**Information shown:**
=======
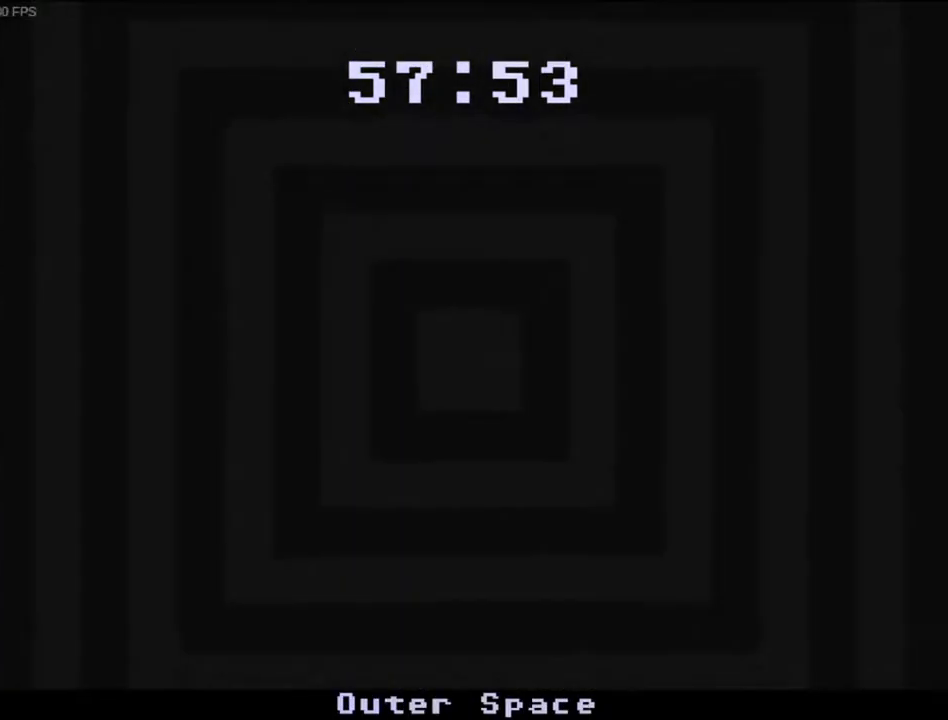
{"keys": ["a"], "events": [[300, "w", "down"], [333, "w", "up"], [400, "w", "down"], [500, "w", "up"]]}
=======
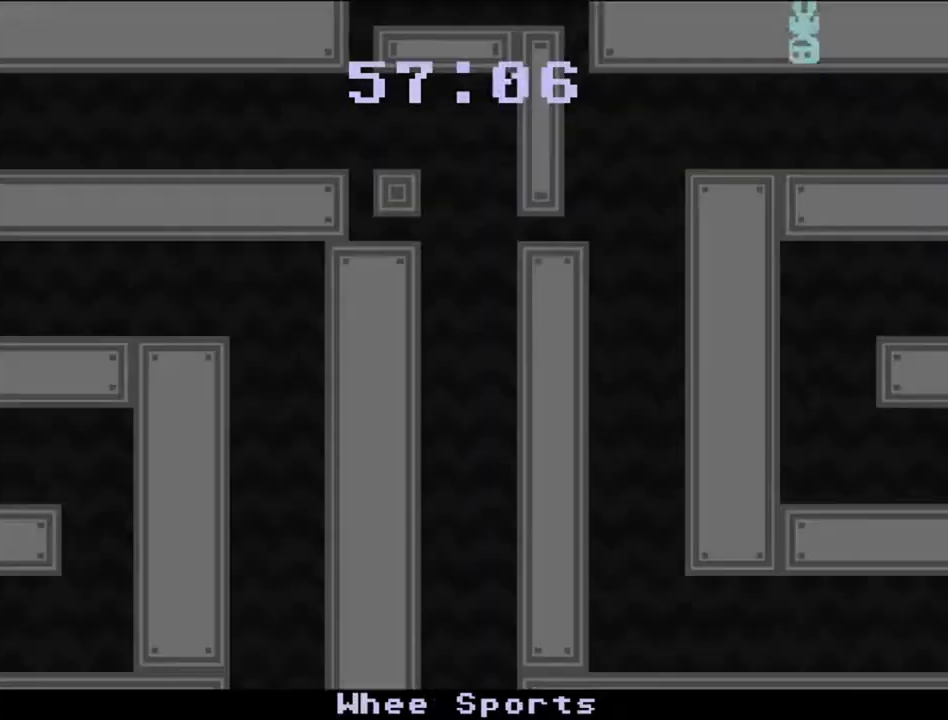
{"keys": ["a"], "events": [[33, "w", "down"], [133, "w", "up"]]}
=======
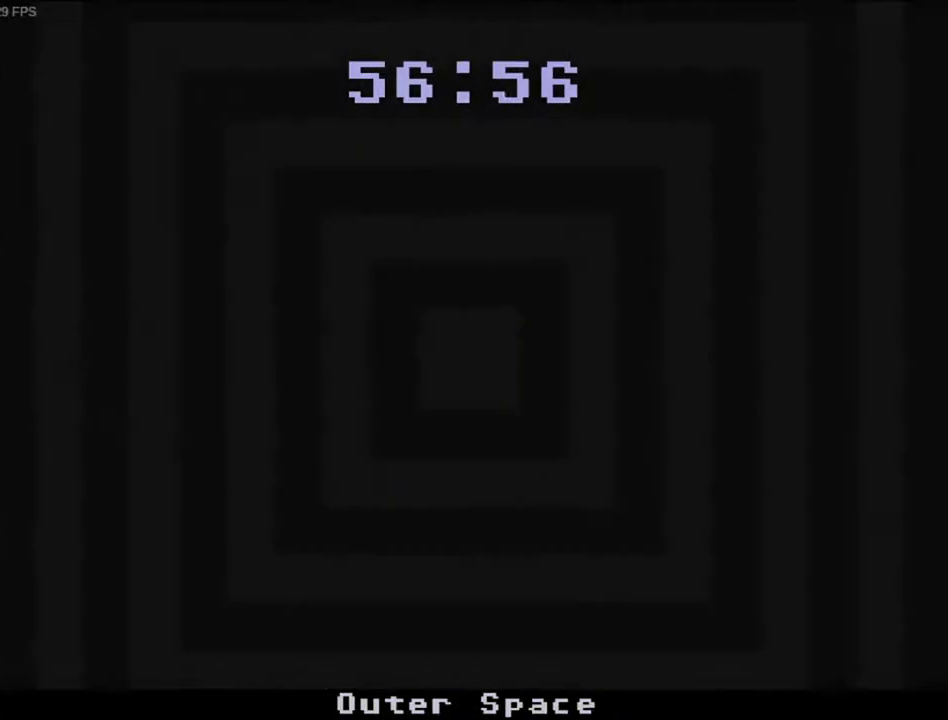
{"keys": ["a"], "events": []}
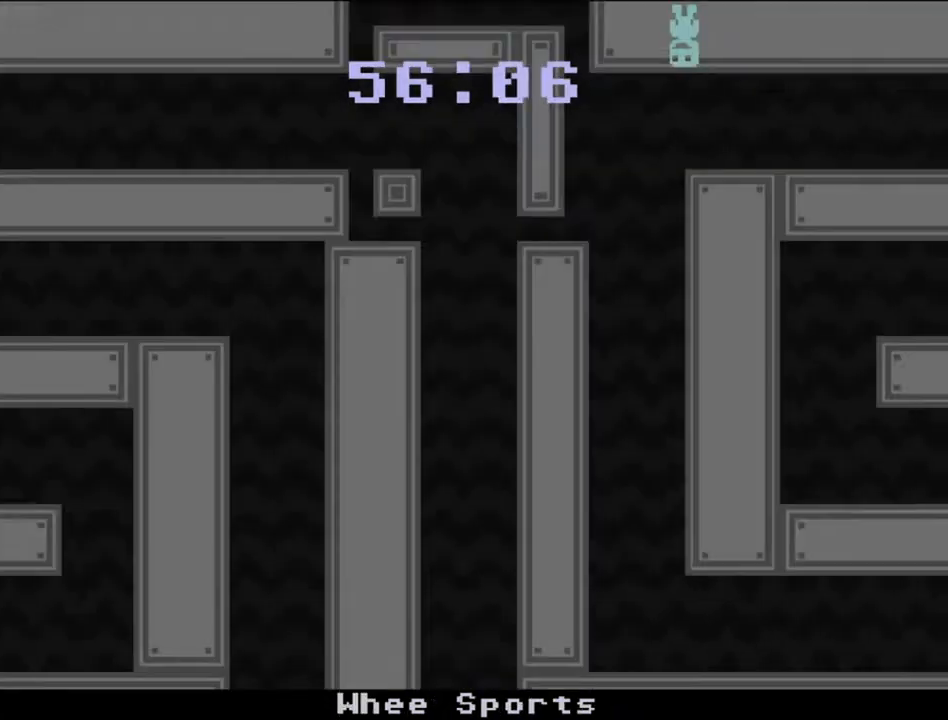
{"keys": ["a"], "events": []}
=======
**Task brief:**
Show the lines of the records that include the string "down".

**Written answer:**
{"keys": ["a"], "events": [[300, "w", "down"], [333, "w", "up"], [400, "w", "down"], [500, "w", "up"]]}
{"keys": ["a"], "events": [[33, "w", "down"], [133, "w", "up"]]}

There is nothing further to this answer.